What needs to be done ▸ The entries below need to be transcribed verbatim.

════════════════

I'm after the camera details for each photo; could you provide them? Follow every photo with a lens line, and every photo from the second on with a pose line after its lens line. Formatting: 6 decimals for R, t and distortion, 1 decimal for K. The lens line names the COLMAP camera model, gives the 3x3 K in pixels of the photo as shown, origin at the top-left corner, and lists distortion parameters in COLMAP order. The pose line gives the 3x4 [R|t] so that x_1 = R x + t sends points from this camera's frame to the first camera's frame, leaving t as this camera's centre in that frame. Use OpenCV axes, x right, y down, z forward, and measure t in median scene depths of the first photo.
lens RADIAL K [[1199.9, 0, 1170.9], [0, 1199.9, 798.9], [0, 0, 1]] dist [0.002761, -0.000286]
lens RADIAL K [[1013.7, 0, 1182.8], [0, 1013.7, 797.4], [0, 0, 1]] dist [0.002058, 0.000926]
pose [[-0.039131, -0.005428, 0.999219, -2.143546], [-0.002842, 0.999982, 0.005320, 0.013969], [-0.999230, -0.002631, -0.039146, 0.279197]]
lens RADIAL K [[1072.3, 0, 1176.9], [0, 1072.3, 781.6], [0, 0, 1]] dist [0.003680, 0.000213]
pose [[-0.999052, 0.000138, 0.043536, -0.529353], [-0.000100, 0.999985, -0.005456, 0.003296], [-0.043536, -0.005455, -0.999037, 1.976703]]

════════════════

Answer to this problem ▸
I'm after the camera details for each photo; could you provide them? Follow every photo with a lens line, and every photo from the second on with a pose line after its lens line. Formatting: 6 decimals for R, t and distortion, 1 decimal for K. The lens line names the COLMAP camera model, gives the 3x3 K in pixels of the photo as shown, origin at the top-left corner, and lists distortion parameters in COLMAP order. The pose line gives the 3x4 [R|t] so that x_1 = R x + t sends points from this camera's frame to the first camera's frame, leaving t as this camera's centre in that frame. Use OpenCV axes, x right, y down, z forward, and measure t in median scene depths of the first photo.
lens RADIAL K [[1199.9, 0, 1170.9], [0, 1199.9, 798.9], [0, 0, 1]] dist [0.002761, -0.000286]
lens RADIAL K [[1013.7, 0, 1182.8], [0, 1013.7, 797.4], [0, 0, 1]] dist [0.002058, 0.000926]
pose [[-0.039131, -0.005428, 0.999219, -2.143546], [-0.002842, 0.999982, 0.005320, 0.013969], [-0.999230, -0.002631, -0.039146, 0.279197]]
lens RADIAL K [[1072.3, 0, 1176.9], [0, 1072.3, 781.6], [0, 0, 1]] dist [0.003680, 0.000213]
pose [[-0.999052, 0.000138, 0.043536, -0.529353], [-0.000100, 0.999985, -0.005456, 0.003296], [-0.043536, -0.005455, -0.999037, 1.976703]]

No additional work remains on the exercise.